:: Dataset records ::

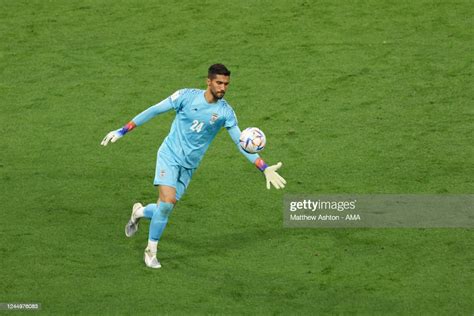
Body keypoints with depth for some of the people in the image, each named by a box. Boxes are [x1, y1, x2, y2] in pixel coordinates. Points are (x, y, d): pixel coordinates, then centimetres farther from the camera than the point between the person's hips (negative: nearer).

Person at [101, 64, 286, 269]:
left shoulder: (225, 112, -4)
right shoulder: (187, 96, -10)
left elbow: (241, 143, -2)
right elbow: (155, 110, -4)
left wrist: (265, 169, -10)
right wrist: (122, 131, -6)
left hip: (189, 166, 4)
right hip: (170, 155, -4)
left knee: (166, 208, 0)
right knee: (167, 202, -19)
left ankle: (139, 212, 35)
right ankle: (151, 250, -1)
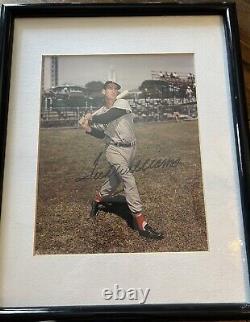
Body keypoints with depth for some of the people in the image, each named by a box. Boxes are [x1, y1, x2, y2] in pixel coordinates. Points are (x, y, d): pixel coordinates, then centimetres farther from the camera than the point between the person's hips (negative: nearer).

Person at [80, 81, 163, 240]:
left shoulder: (122, 103, -3)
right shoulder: (99, 113, 8)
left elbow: (108, 117, -18)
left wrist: (92, 118, -3)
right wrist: (89, 129, 0)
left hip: (130, 148, 1)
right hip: (115, 149, -1)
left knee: (115, 179, 13)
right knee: (129, 180, -19)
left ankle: (98, 199, 44)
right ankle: (141, 223, -21)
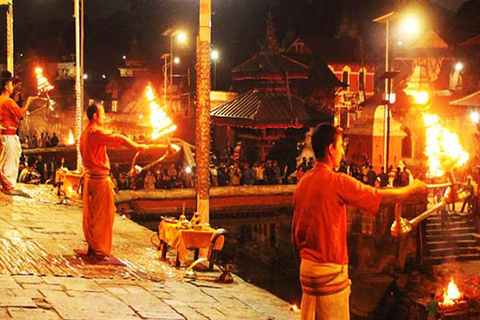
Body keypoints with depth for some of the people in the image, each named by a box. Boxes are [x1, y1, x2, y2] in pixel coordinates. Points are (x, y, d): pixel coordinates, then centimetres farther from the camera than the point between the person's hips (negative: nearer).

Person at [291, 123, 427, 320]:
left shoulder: (303, 183, 7)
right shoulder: (337, 181, -15)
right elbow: (383, 197, -9)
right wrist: (413, 188, 8)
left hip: (307, 266, 8)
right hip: (330, 269, -8)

:::

Problem
Leaving out every picture, repeat exactly the lines of the records from the start through the line that has "right wrist: (89, 129, 0)".

Problem solution
Body keypoints with depth for some of the people in the image, each named by a box. Boxes are [x1, y1, x2, y2] in pixel coordinates. Points are (x, y, d): pixel coordinates, then centimetres farther from the camera than the point between the person's hips (negative: nearer).

Person at [101, 64, 286, 269]:
left shoulder: (225, 112, -4)
right shoulder: (187, 96, -10)
left elbow: (241, 143, -2)
right elbow: (155, 110, -4)
left wrist: (265, 169, -10)
right wrist: (122, 131, -6)
left hip: (189, 166, 4)
right hip: (170, 155, -4)
left knee: (166, 208, 0)
right knee: (167, 202, -19)
left ankle: (139, 212, 35)
right ankle: (151, 250, -1)
Body keypoints with depth for some of the people in the image, each named by a box. Boxes are [x1, y1, x2, y2] in pixel coordinates. Points are (x, y, d): pixel coordinates, then centimetres farther from the camera than the point between the person's hips (negative: nearer).

Person at [80, 81, 163, 240]:
left shoulder: (122, 103, -3)
right shoulder: (99, 113, 8)
left elbow: (108, 117, -18)
left wrist: (92, 118, -3)
right wrist: (89, 129, 0)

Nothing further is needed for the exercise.